Based on BI’s report, the average Capital Adequacy ratio of national banks was still high, reaching 17.89% per August 2013. Strong capital indicated that banks in Indonesia were generally in solvent condition with notable capacity to mitigate risk.
Stress test exercised several times by BI on banks indicated that in terms of capital, liquidity or credit unveiled bank’s strong resistance to various risk like economic slowdown, increased bank interest, and currency depreciation.
Various indicators signaled that the banking industry in Indonesia was most apetizing with profitability better than banks in other Asean states. On the average ROE, ROA and NIM of Indonesia’s banks were superior in Asean. With high achievement, performance of shares of the banking sector were believed to be outstanding especially the first tier banks.
Impressive performance of banks in Indonesia made this sector the target of foreign banks especially from Singapore, Malaysia, Thailand and South Korea. High profitability tempted to prey on national banks. Foreign banks were known to command over 50% of bank’s assets in Indonesia. Five out of ten first tier banks in Indonesia were foreign banks and the 10 first tier banks commanded over the national banking sector was indeed inevitable.
Unfortunately foreign banks tend to play in the consumptive sector. A research proved that foreign investors in the banking sector only had its short impact on efficiency, but in the long run the positive impact would diminish. This must be observed by investors so they could be selective in choosing banking shares.
In the future, national banks were expected to consolidate shoulder to take command of the market, and be the master in their own territory. National banks knew their market’s potential and knew the consumers habit and behavior better than foreign banks. For that matter national banks must upgrade quality of the human resources, by quality or quantity. National banks must keep abreast with technology, expand network and create innovative banking products.
The potential credit in Indonesia was still great in view of the credit-to-GDP ratio which was only 31%. Many productive sectors were waiting to be financed, from infra-structure to industry, service, micro, small and medium business [UMKM]. The consumption sector was also attractive like automotive and credit cards in line with the growth of lavish middle class. Under the present circumstances, banks needed to be encouraged to expand financing to export based business.
The only thing was that beside prospective banking business, in the future there would be some risk to be observed.
Firstly, the risk of increasing NPL in line with increased bank’s interest. NPL should be controlled at safe level so as not to gnaw on capital. Increase of bank interest would slowdown credit expansion. On the other hand credit expansion must be halted to minimize macro economic pressures originating from deficit in current transaction.

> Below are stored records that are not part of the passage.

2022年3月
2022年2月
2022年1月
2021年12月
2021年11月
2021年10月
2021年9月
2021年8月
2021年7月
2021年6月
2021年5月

Secondly, global economic uncertainty was still overshadowing the market in line with the Fed’s decision to do Tappering off. in this respect banks needed to step up capability to manage risk of higher uncertainty, wheter in terms of credit, marketing or liquidity.
Although BI rate had increased, it would not be justifiable for banks to increase credit interest because it would stagnate economic growth. Besides, increase of expenses would not erode NIM as long as banks were able to enhance efficiency.